Blank gives Washington continuity
Published 5:17 pm Wednesday, January 4, 2017
Washington hit a homerun by hiring Jon Blank as its next head football coach. Blank has been in the Pam Pack fold since arriving in 2002 as a junior varsity offensive line coach. Since then, he’s held the same role at the varsity level, served as a special teams coach, and has been its defensive coordinator for 11 years.
Blank understands the x’s and o’s of the game, especially on defense. Offensively, he’s learned a lot under Sport Sawyer and said he looks forward to exploring options regarding an offensive coordinator.
That’s not the most pivotal part of this decision, though. In hiring Blank, Washington knows it has someone motivated to do everything on and off the field that will take the Pam Pack beyond the heights it reached in the recent past.

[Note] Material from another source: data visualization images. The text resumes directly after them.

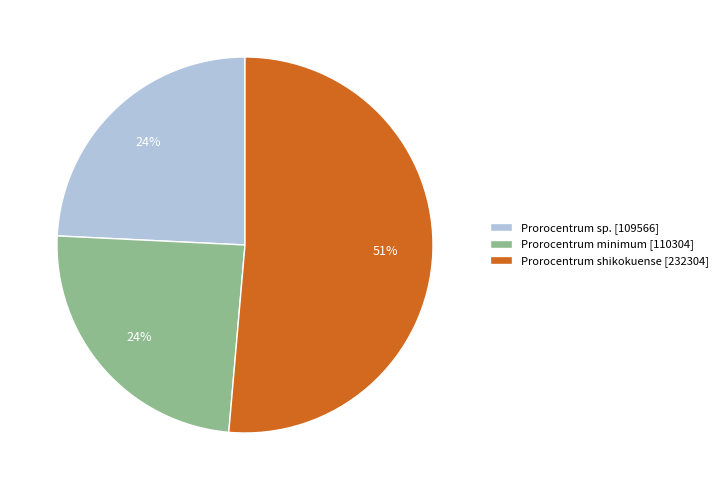

To the nearest percent, what is the average slice percentage?

33%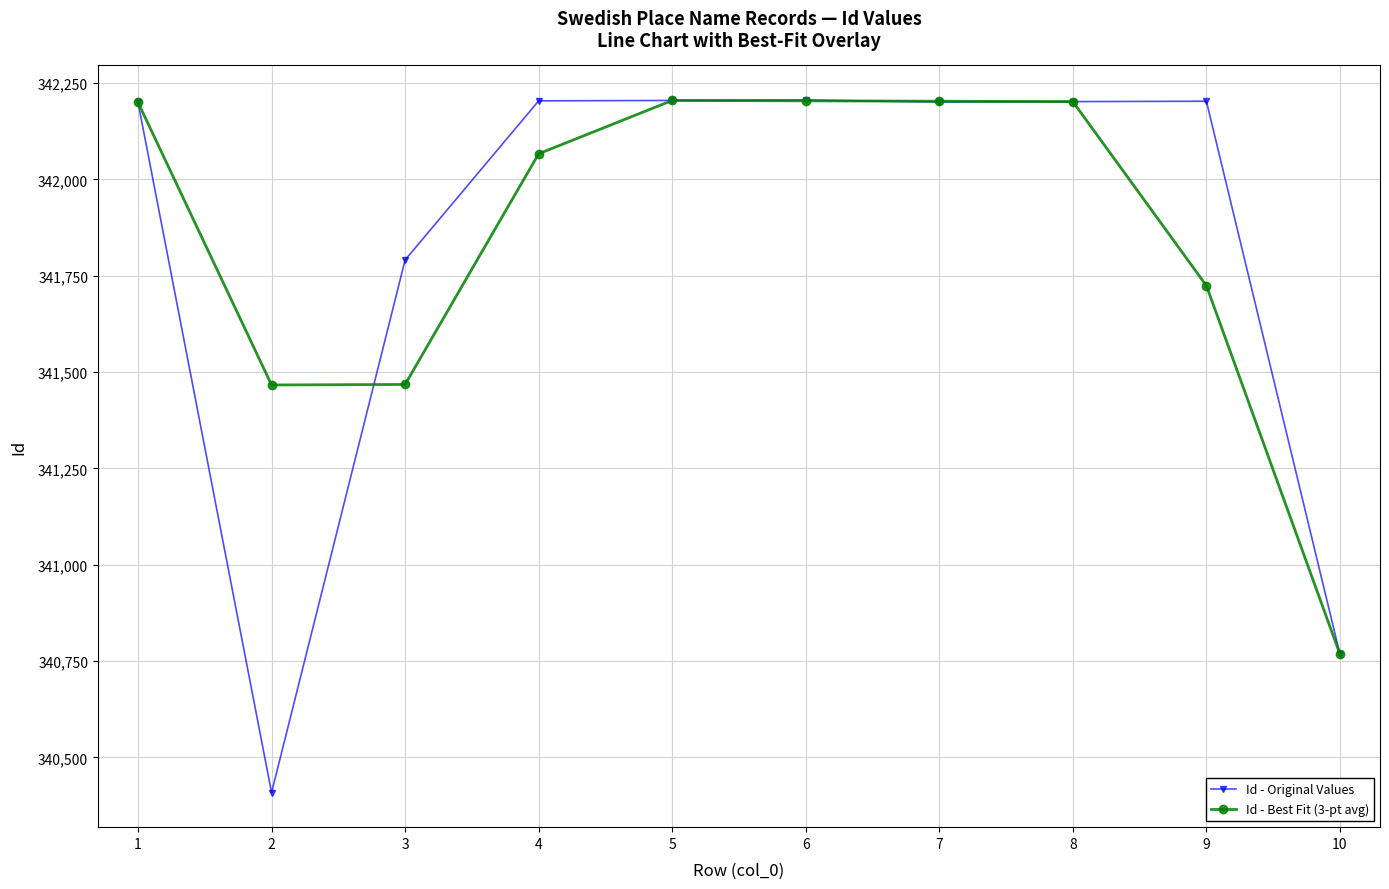

Which series changed the most between 1 and 3?

Id - Best Fit (3-pt avg)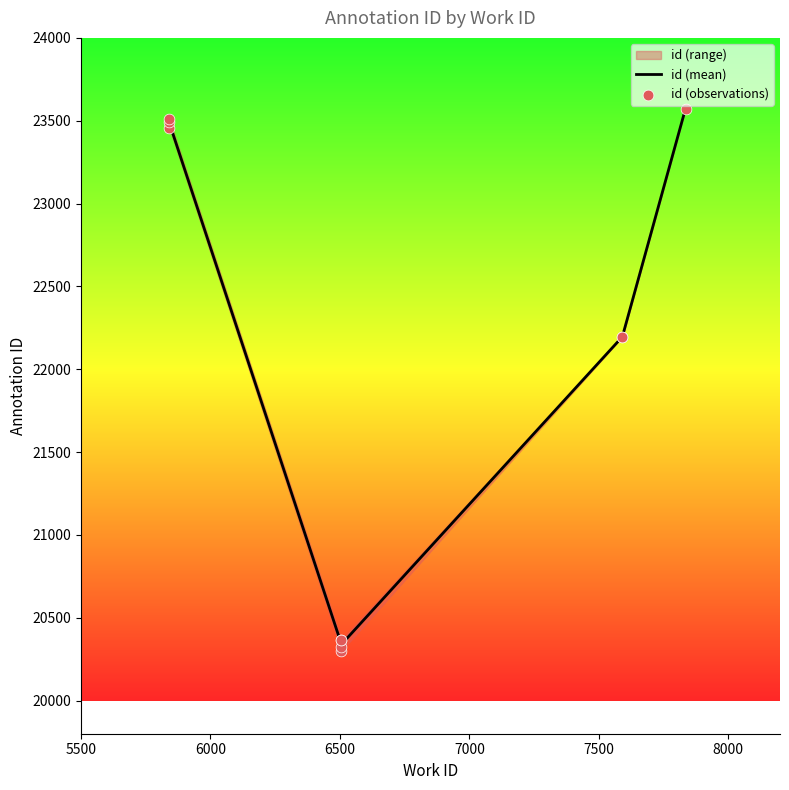

What is the ratio of the value at 6506 to the value at 6506?

1.0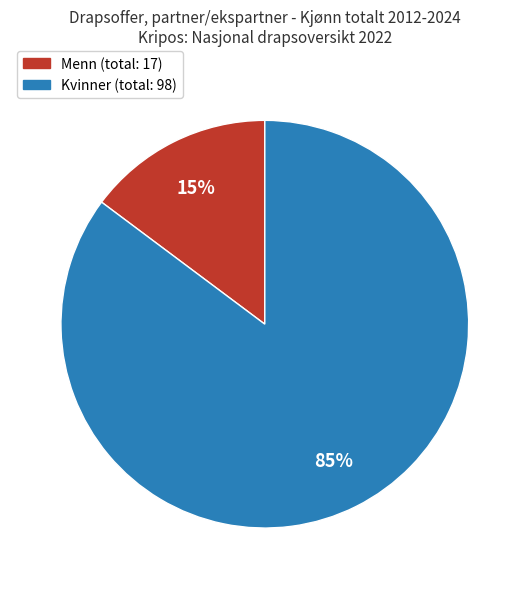

Is there a majority slice in this chart?

Yes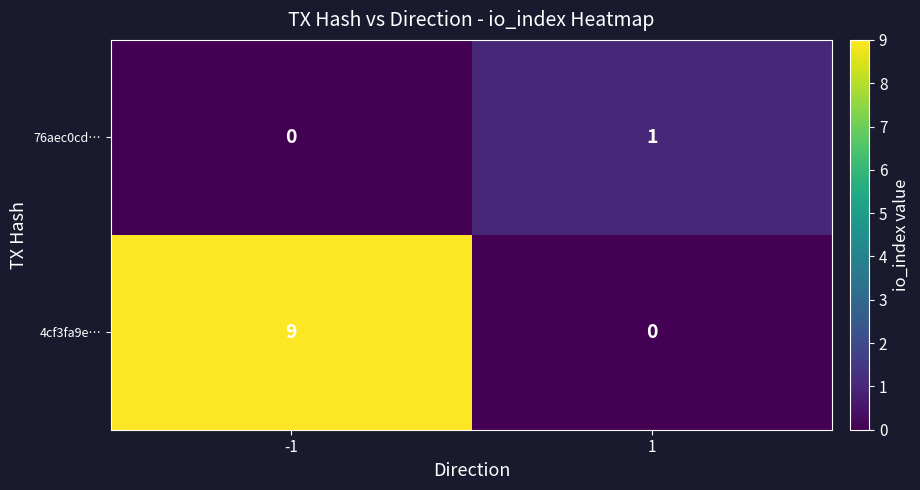

Is the value of 4cf3fa9e… at -1 greater than the value of 76aec0cd… at 1?

Yes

“We got pushed around some this season. There’s only one time you can start fixing that, and that’s immediately,” Blank said of Washington’s 3-8 season.
Blank and the rest of the remaining coaching staff showed exactly how committed they are to the success of the football team. It wasn’t long after the season ended, and Sawyer resigned, that Blank took the initiative to implement a regimented offseason workout plan. It will contribute to the team’s success come August. More importantly, though, it’s about building a culture within Washington’s athletic programs.

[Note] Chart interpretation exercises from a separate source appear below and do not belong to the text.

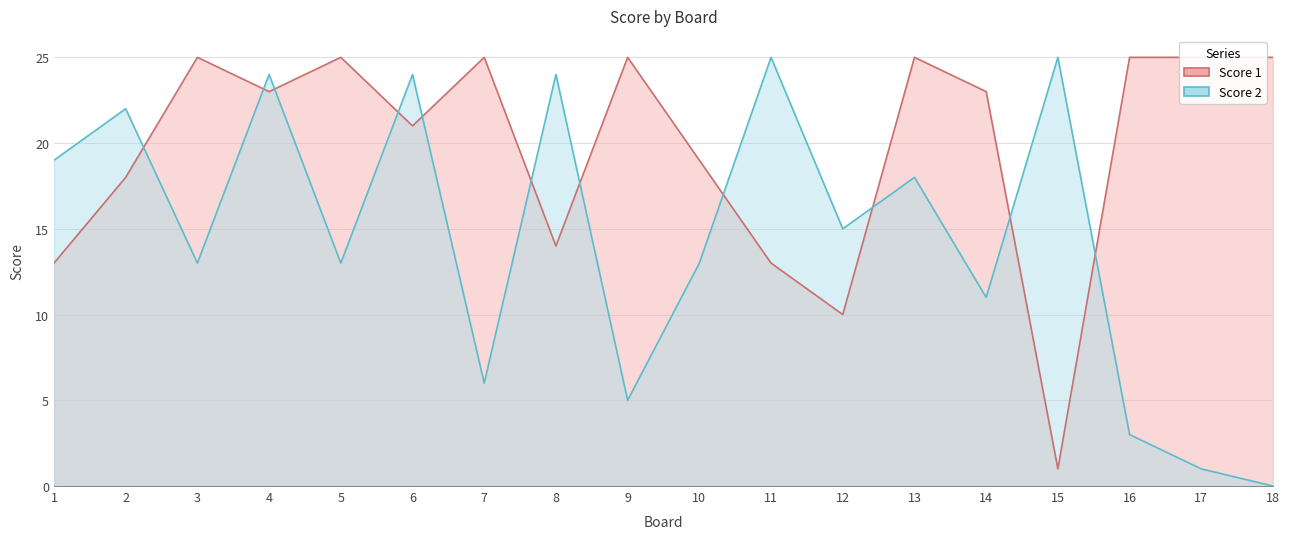

Reading right to left, what are all the values shown in this chart?

Score 1: 25	25	25	1	23	25	10	13	19	25	14	25	21	25	23	25	18	13
Score 2: 0	1	3	25	11	18	15	25	13	5	24	6	24	13	24	13	22	19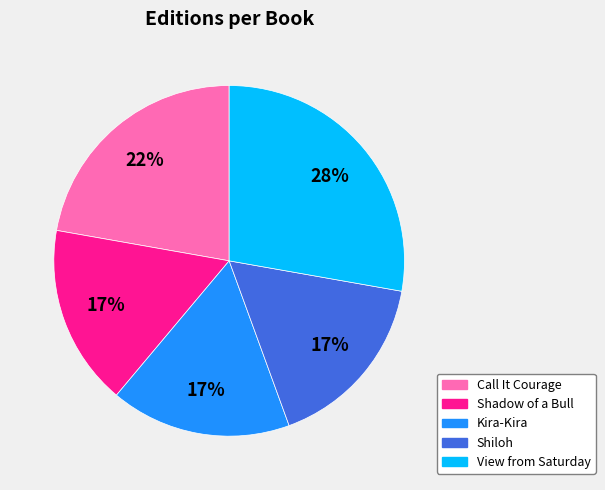

Which slice is the largest?

View from Saturday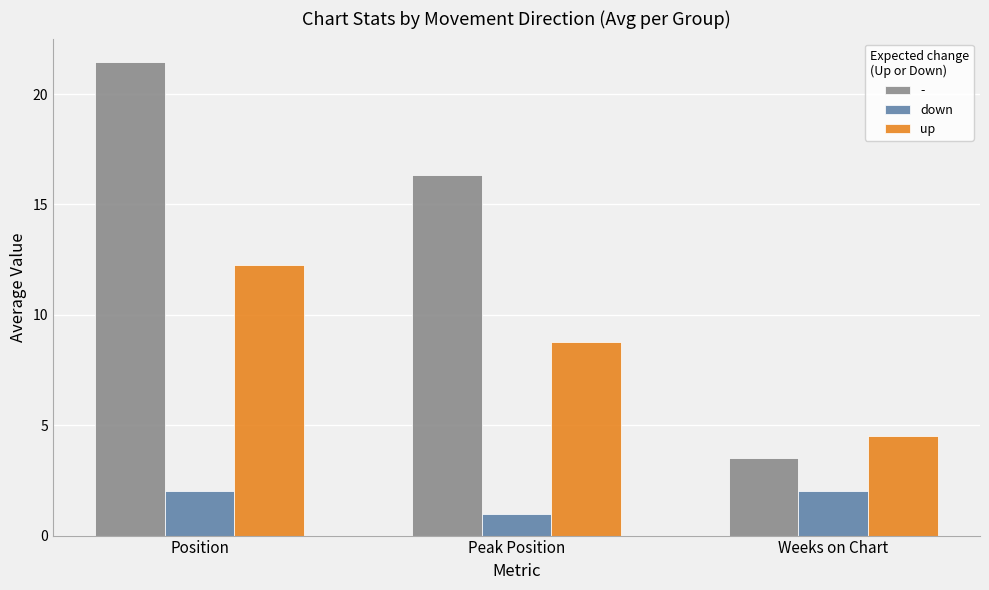

Rank the series by their average value, from lowest to highest.

down, up, -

There’s already been a culture of success. However, things have fallen off since the Pam Pack reached the 2-A state championship in 2014. Washington was decisively eliminated in the first round of the 2015 playoffs, and all but imploded this past season.

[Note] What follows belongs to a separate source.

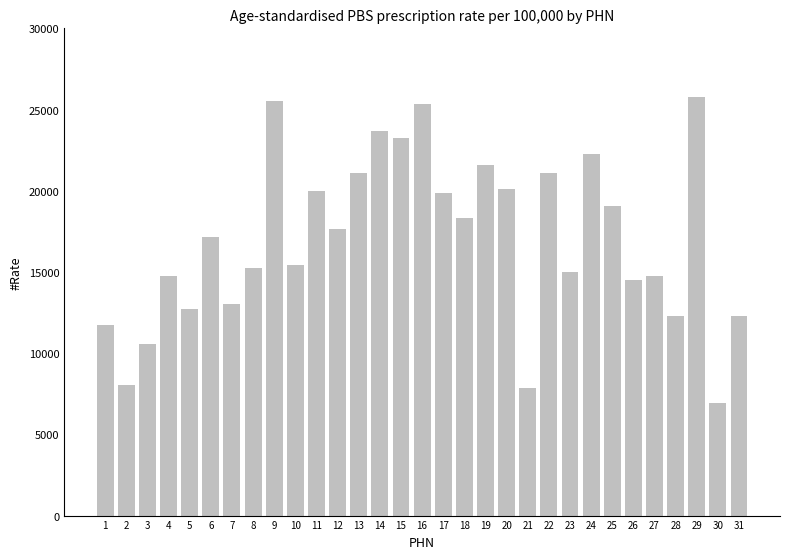

True or false: the data shows 31354 at 12.

False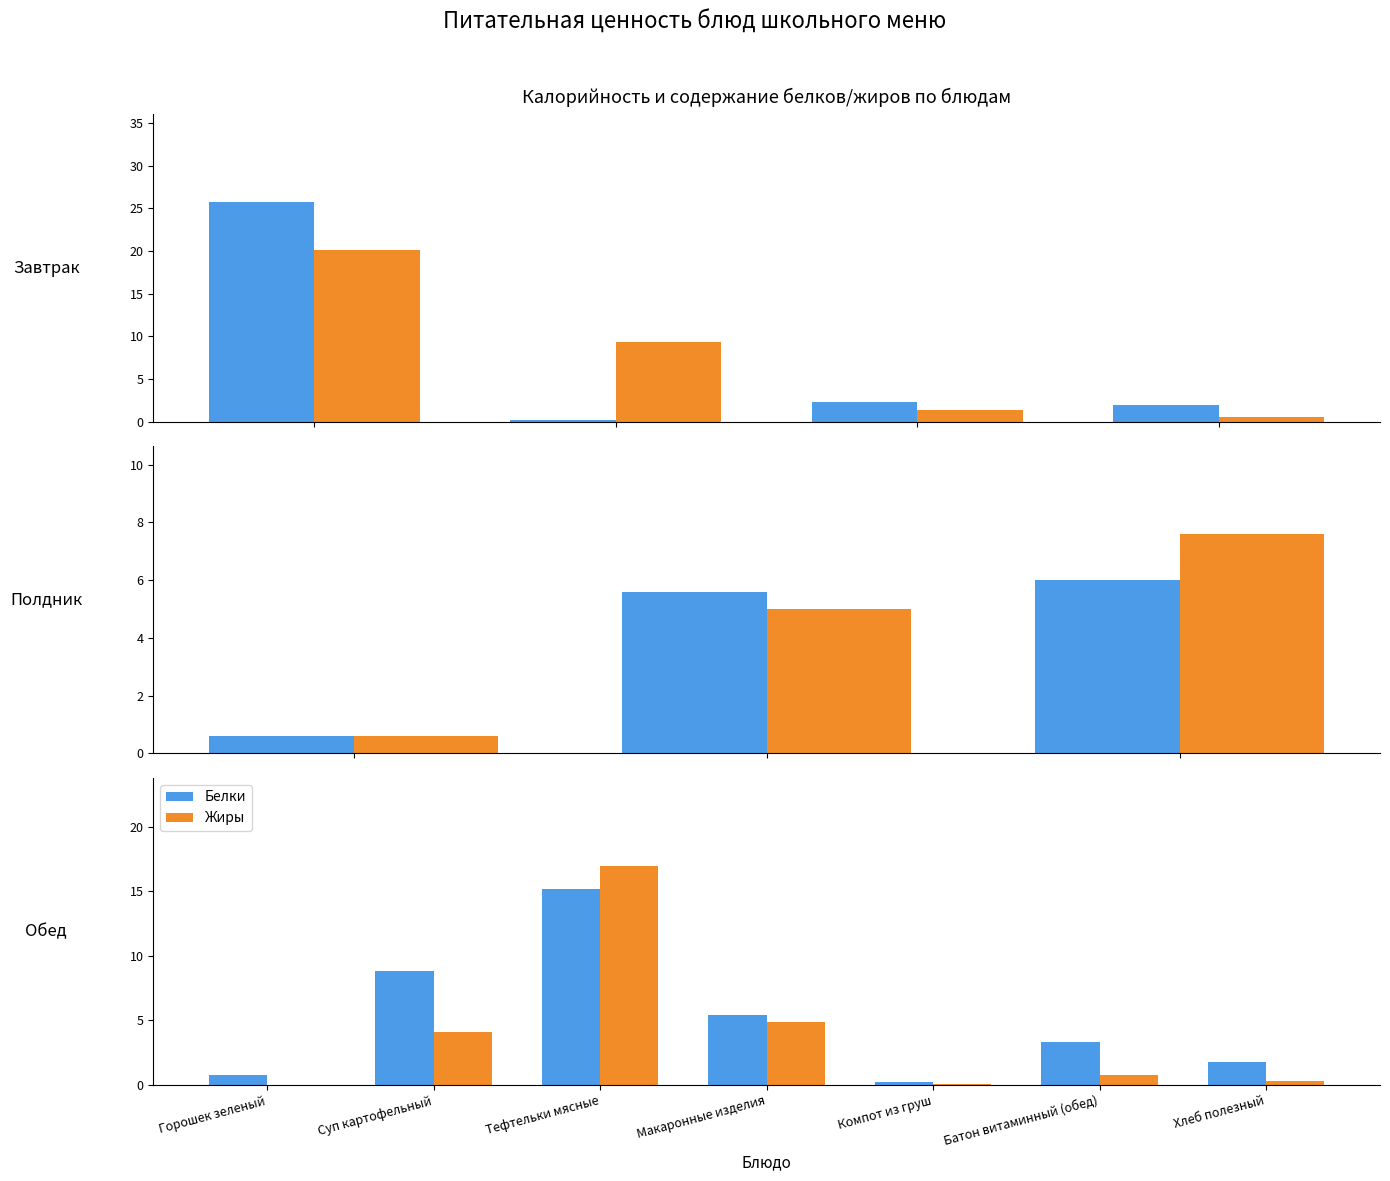

How many categories are shown in the chart?

7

There will be changes moving forward, but there will also be a sense of continuity in terms of all that has made Washington so successful in the last decade.
“One thing that people may sometimes fail to realize is this decade has probably been the most successful decade of Pam Pack football ever,” Blank said. “I think when you look at the coaches we’re going to keep on staff, we can continue some of that tradition.
“There will be changes, but some of the core beliefs of the program are going to remain intact because our work ethic in the offseason is going to continue. Our demands, our accountability and requiring kids to be dependable — those things are not going to change.”
Carrying over ideals like that from one coach to another can be challenging. It’s much easier to achieve with the continuity that’s derived from hiring internally like Washington did with Blank, and is only compounded with keeping much of the staff the same.
Blank also brings experience and a mindset that has helped Washington athletics become so successful across the board. Soccer, softball, swimming and other sports have competed for titles, while the other programs have shown signs of vast improvement.
“There is a correlation with other sports and football,” Blank said. “When basketball is winning, football is usually winning. When track is successful, football is usually successful. When all of your kids are lifting weights and running hard in the offseason, your teams are going to be successful.
“There’s a benefit to every sport out here if we can get all the kids working hard.”
Blank has played a role in the great success Washington has seen over the past 14 years. His tenure as head football coach isn’t even two days old, but already there’s a palpable degree of optimism for the future.